:: Records for the task ::
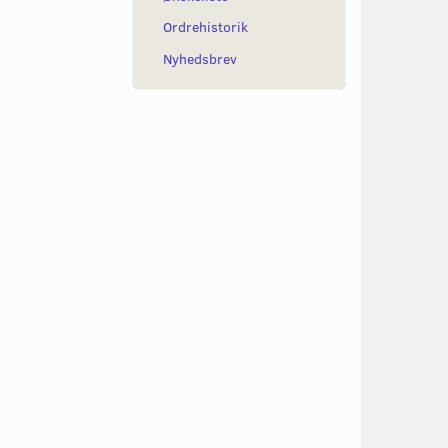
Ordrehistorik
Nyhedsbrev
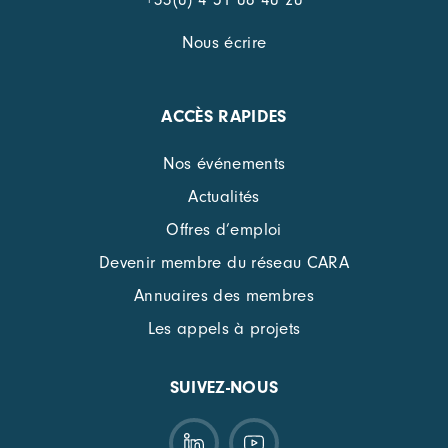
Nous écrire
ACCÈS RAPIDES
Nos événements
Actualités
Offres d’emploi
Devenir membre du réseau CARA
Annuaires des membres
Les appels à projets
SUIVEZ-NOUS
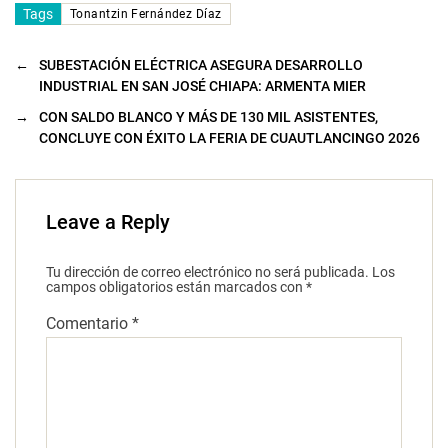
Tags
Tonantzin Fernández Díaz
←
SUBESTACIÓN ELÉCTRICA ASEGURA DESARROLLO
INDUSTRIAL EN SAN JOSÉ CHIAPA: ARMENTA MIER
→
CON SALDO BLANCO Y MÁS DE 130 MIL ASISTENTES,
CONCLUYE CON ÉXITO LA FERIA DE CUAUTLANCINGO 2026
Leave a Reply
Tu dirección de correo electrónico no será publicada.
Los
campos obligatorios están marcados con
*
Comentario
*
...
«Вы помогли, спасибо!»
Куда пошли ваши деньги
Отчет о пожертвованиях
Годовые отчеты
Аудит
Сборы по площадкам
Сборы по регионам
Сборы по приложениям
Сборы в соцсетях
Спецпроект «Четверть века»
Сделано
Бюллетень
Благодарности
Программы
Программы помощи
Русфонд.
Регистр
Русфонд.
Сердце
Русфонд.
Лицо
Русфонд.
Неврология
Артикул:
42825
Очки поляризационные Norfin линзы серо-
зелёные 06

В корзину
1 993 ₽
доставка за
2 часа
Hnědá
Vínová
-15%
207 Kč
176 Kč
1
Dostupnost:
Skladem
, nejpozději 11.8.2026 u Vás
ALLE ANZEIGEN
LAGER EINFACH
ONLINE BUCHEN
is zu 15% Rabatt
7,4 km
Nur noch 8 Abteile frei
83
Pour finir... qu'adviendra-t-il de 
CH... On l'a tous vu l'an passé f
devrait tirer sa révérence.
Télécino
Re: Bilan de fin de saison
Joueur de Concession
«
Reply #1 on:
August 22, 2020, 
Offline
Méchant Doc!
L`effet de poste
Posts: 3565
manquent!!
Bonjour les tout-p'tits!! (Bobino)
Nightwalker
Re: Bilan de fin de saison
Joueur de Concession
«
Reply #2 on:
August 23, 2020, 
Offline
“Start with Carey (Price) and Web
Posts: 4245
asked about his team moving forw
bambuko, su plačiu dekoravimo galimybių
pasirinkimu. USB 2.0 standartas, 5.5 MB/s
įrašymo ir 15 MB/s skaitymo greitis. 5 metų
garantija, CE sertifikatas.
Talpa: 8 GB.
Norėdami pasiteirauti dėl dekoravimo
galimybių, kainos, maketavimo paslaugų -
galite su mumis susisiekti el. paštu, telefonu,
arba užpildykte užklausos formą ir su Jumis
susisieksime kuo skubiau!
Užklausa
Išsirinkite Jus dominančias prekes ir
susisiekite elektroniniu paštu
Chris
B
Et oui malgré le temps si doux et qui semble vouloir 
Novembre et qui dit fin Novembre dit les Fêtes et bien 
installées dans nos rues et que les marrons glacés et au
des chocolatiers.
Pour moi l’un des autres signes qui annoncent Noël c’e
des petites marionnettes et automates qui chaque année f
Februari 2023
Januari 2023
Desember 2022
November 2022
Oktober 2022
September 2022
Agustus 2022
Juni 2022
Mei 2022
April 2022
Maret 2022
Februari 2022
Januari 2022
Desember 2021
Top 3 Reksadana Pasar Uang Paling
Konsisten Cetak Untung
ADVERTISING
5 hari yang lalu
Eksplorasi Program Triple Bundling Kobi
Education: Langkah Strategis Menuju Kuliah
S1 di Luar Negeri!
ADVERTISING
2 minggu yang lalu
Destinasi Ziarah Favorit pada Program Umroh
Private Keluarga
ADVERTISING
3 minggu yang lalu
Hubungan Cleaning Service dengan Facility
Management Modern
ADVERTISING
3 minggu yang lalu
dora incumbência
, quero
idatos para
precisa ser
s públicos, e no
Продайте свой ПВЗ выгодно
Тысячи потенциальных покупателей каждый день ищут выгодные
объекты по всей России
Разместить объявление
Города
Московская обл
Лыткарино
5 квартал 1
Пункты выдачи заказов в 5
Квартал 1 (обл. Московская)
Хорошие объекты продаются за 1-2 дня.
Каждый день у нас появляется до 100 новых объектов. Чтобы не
...
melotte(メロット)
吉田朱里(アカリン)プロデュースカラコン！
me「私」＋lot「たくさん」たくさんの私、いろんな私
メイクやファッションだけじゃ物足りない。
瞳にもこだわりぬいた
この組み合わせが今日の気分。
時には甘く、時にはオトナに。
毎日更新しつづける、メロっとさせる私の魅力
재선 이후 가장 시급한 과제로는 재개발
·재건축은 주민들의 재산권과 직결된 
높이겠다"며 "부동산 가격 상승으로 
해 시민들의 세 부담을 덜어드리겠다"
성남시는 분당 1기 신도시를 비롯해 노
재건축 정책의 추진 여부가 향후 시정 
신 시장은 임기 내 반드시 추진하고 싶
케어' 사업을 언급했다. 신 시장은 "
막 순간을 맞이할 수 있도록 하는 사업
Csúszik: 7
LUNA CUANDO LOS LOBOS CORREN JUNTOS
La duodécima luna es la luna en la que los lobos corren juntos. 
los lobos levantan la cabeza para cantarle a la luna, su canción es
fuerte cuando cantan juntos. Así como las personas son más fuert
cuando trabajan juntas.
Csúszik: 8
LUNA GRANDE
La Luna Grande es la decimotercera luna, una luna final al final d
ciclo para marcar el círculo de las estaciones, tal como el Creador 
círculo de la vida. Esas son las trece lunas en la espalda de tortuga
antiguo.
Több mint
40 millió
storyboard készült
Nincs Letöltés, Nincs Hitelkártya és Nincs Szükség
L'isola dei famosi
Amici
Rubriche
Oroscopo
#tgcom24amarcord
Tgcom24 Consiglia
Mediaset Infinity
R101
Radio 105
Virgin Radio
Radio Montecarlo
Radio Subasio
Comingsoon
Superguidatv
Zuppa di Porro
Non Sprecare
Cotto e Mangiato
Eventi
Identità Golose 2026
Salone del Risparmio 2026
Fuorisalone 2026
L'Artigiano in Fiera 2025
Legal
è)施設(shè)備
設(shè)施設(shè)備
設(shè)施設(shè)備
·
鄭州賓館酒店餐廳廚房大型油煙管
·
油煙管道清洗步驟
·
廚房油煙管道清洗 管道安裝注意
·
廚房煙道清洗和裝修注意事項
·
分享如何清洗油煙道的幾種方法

:: Written task ::
From the entries above, return exactly the line containing "Cotto e Mangiato", the line containing "分享如何清洗油煙道的幾種方法", and all lines between, and nothing else.

:: Response to this task ::
Cotto e Mangiato
Eventi
Identità Golose 2026
Salone del Risparmio 2026
Fuorisalone 2026
L'Artigiano in Fiera 2025
Legal
è)施設(shè)備
設(shè)施設(shè)備
設(shè)施設(shè)備
·
鄭州賓館酒店餐廳廚房大型油煙管
·
油煙管道清洗步驟
·
廚房油煙管道清洗 管道安裝注意
·
廚房煙道清洗和裝修注意事項
·
分享如何清洗油煙道的幾種方法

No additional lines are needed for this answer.